• THE DATA:

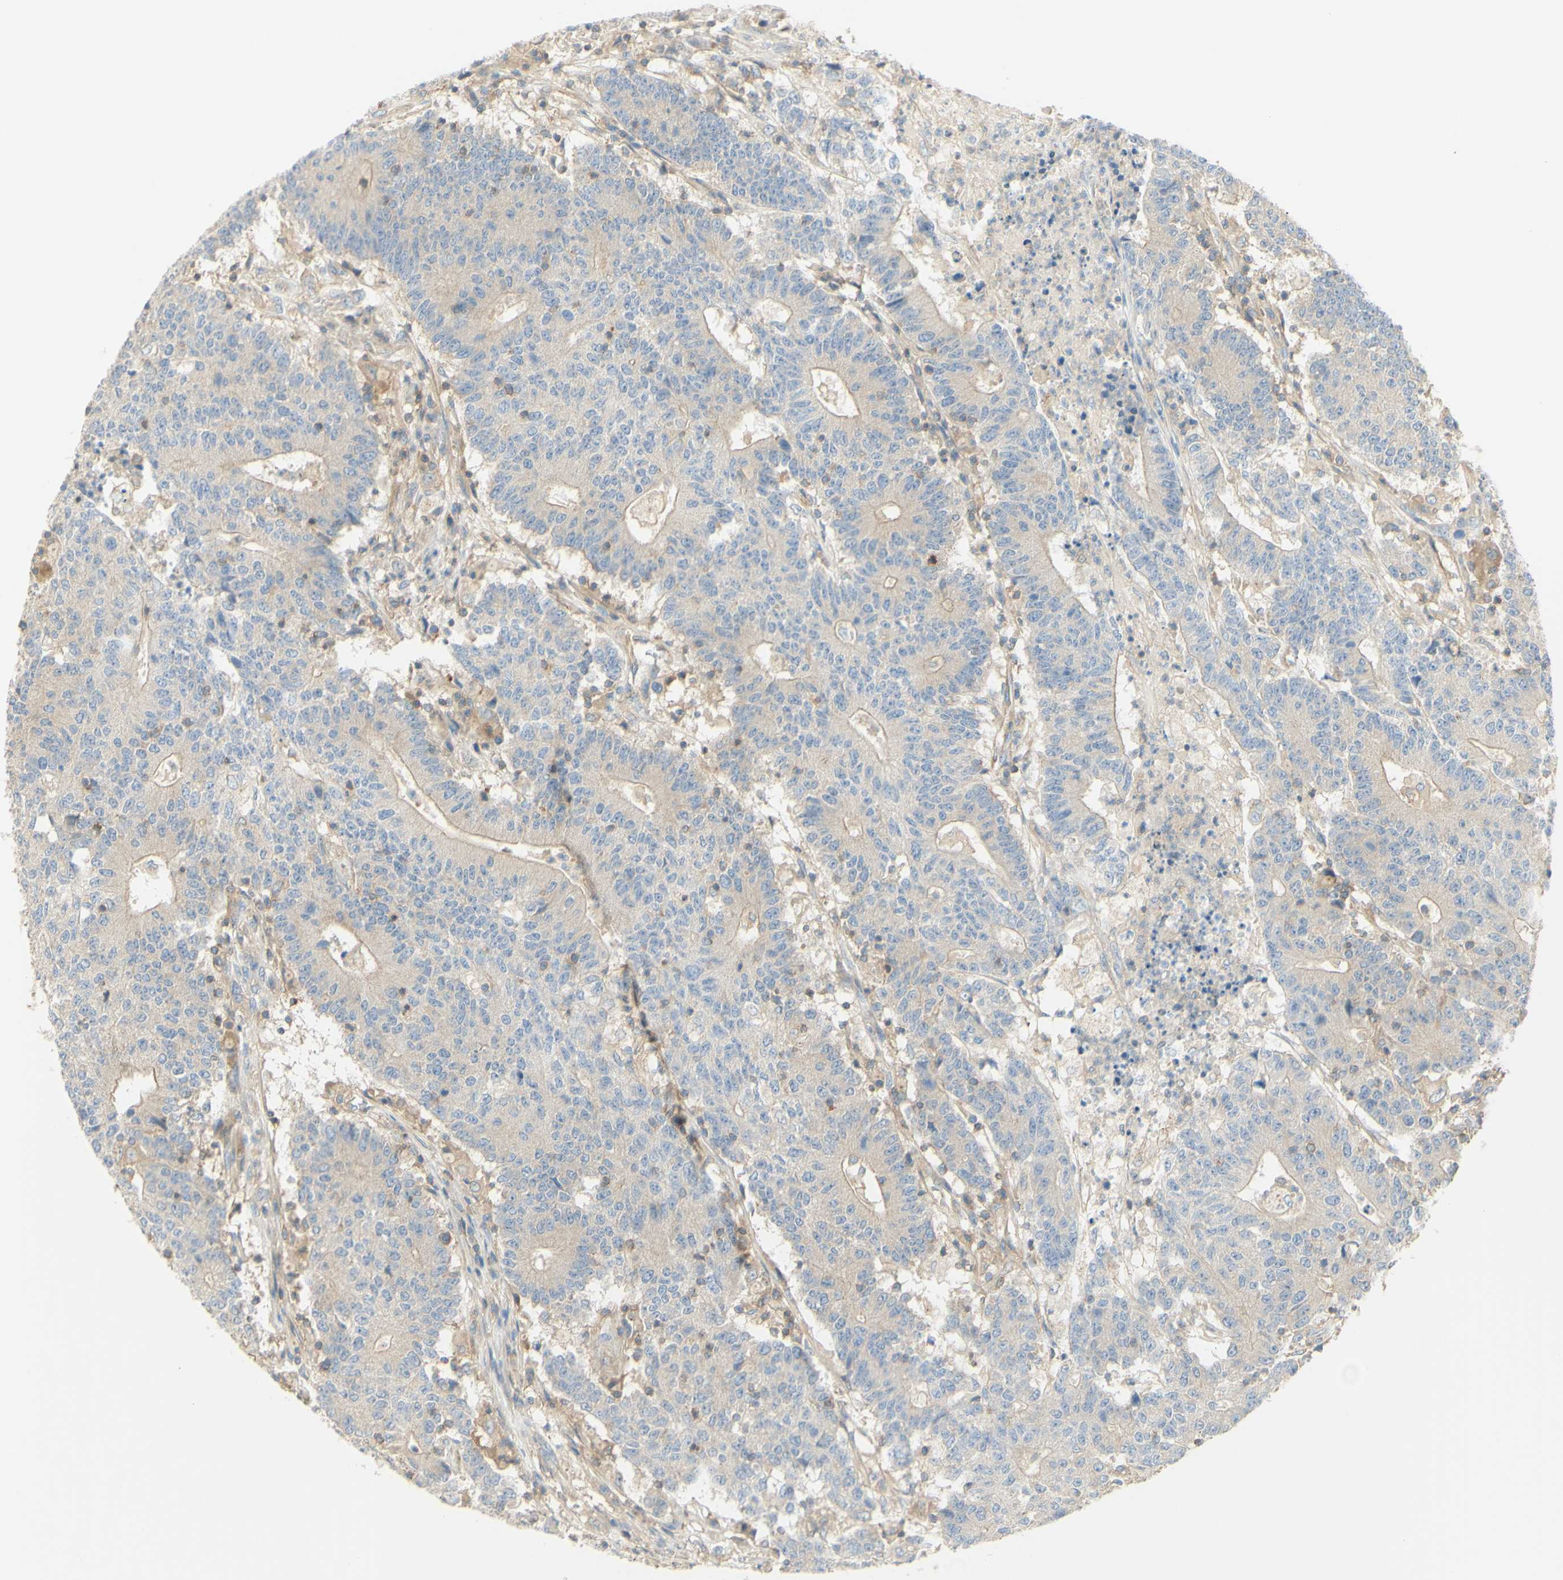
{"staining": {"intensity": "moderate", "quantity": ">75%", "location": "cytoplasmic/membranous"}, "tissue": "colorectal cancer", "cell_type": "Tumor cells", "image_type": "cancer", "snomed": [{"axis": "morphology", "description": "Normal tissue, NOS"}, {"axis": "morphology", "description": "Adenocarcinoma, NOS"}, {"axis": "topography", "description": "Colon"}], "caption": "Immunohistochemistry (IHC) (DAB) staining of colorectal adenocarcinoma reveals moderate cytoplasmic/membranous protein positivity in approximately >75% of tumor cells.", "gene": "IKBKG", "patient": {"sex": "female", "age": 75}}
==
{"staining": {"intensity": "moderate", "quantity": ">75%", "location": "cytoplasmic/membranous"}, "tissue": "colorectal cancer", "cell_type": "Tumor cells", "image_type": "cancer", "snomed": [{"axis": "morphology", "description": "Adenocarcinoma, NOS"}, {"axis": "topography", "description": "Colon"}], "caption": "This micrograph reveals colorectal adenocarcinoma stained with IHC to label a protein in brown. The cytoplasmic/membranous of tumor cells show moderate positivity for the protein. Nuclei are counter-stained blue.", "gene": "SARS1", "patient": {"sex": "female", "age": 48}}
==
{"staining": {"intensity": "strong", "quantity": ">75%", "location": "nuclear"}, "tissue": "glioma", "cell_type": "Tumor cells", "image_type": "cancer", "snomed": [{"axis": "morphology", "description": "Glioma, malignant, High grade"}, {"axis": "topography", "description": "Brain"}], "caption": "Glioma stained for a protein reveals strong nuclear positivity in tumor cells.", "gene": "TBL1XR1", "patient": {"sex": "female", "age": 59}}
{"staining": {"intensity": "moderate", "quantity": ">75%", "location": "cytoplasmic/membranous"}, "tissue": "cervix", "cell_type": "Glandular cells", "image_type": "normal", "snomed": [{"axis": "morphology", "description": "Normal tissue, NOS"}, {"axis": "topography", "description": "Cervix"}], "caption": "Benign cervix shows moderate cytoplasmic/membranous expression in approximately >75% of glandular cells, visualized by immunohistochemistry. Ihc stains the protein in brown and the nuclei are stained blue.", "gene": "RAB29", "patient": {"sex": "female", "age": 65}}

• AIM OF THE TASK:
Among the records above, extract exactly the lines from the line with "stained for a" to the line with "cervix shows moderate", both lines included, and leave out the rest.

• EXERCISE SOLUTION:
{"staining": {"intensity": "strong", "quantity": ">75%", "location": "nuclear"}, "tissue": "glioma", "cell_type": "Tumor cells", "image_type": "cancer", "snomed": [{"axis": "morphology", "description": "Glioma, malignant, High grade"}, {"axis": "topography", "description": "Brain"}], "caption": "Glioma stained for a protein reveals strong nuclear positivity in tumor cells.", "gene": "TBL1XR1", "patient": {"sex": "female", "age": 59}}
{"staining": {"intensity": "moderate", "quantity": ">75%", "location": "cytoplasmic/membranous"}, "tissue": "cervix", "cell_type": "Glandular cells", "image_type": "normal", "snomed": [{"axis": "morphology", "description": "Normal tissue, NOS"}, {"axis": "topography", "description": "Cervix"}], "caption": "Benign cervix shows moderate cytoplasmic/membranous expression in approximately >75% of glandular cells, visualized by immunohistochemistry. Ihc stains the protein in brown and the nuclei are stained blue.", "gene": "RAB29", "patient": {"sex": "female", "age": 65}}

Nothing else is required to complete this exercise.